“He started off as a drill instructor and every time I went to work everybody called him ‘Top’ and that’s all I knew,” Matthews said. “I was young and everybody respected him so that definitely was good.”
Discipline and respect are two of the most important principles taught in the military, so it’s only natural that military parents pass those onto their children. Hearing Matthews speak is similar to hearing Carroll and Starks speak as he adds the moniker “sir” to the end of his sentences when addressing you. Like Carroll and Starks, he is humble and does not show a hint of ego.

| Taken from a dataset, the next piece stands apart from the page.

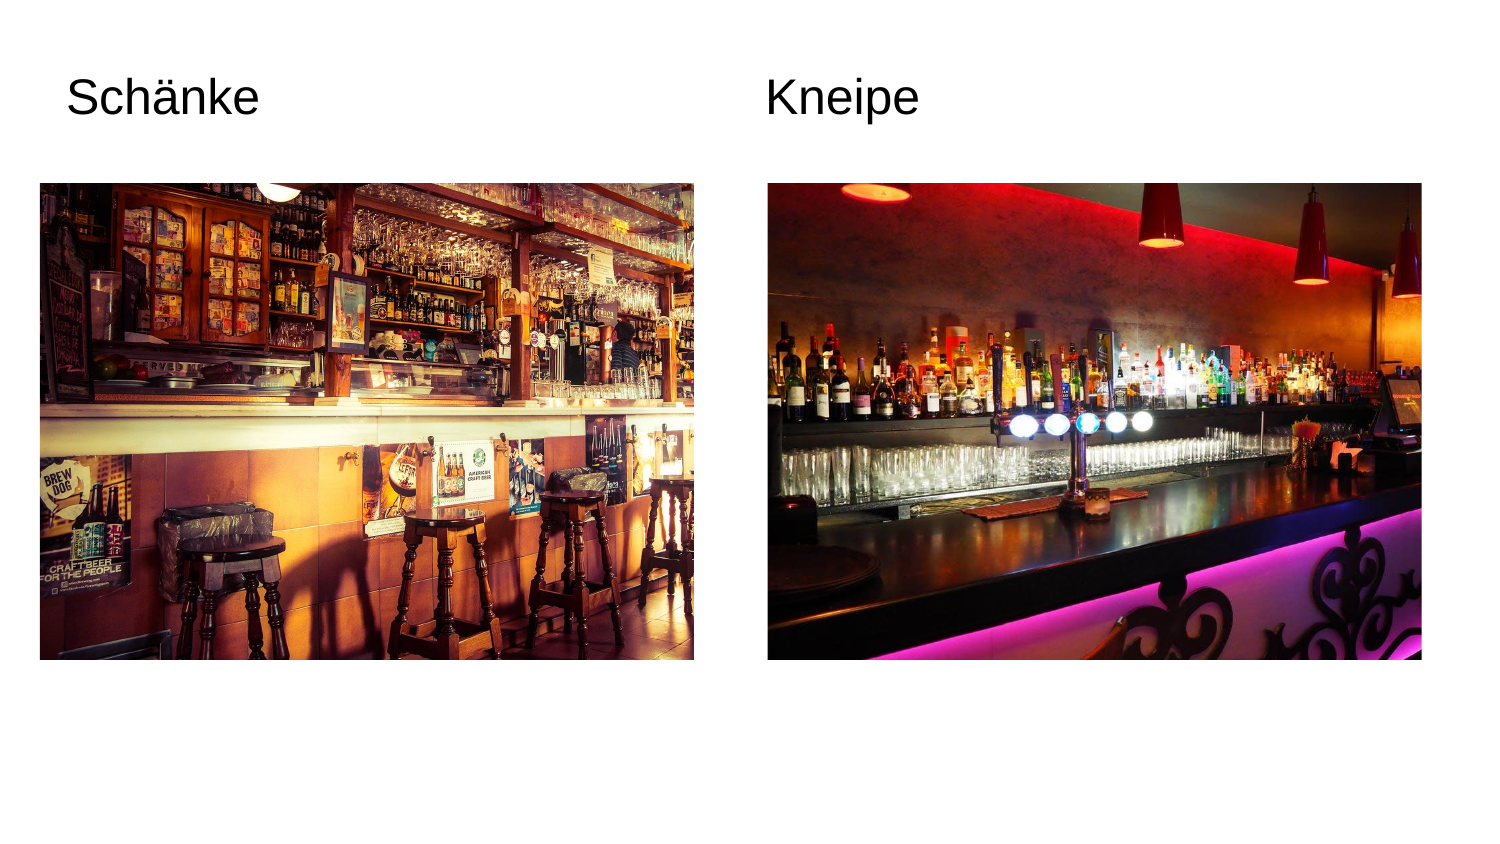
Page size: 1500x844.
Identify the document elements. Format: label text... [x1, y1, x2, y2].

Matthews is part of a generation that is familiar with war, as the United States has twice been involved in conflict in the Middle East in the last three decades. So he is well aware of the significance and the message that needs to be remembered on this day.
“I’ve got a lot of friends whose parents are in the military and I’ve got a lot of friends who are in the military so there is definitely a respect for them and what they do for us and this country,” said Matthews, who is looking to capitalize on a stellar 2011 season at Nevada when he caught 91 passes for 1,364 yards and eight touchdowns. “It was instilled me at an early age that when you meet people it’s with a ‘yes, sir, yes, ma’am or no, ma’am.’ That’s definitely built into as you’re growing up and you just earn respect for other human beings and for living in general.”
As a seventh-round draft pick, Matthews is focused on earning the respect of his Dolphins teammates and most importantly of Head Coach Joe Philbin and his staff. By taking the lessons taught to him by his father and feeding off of that drill instructor mentality, his odds of making the final roster and making an impact should increase.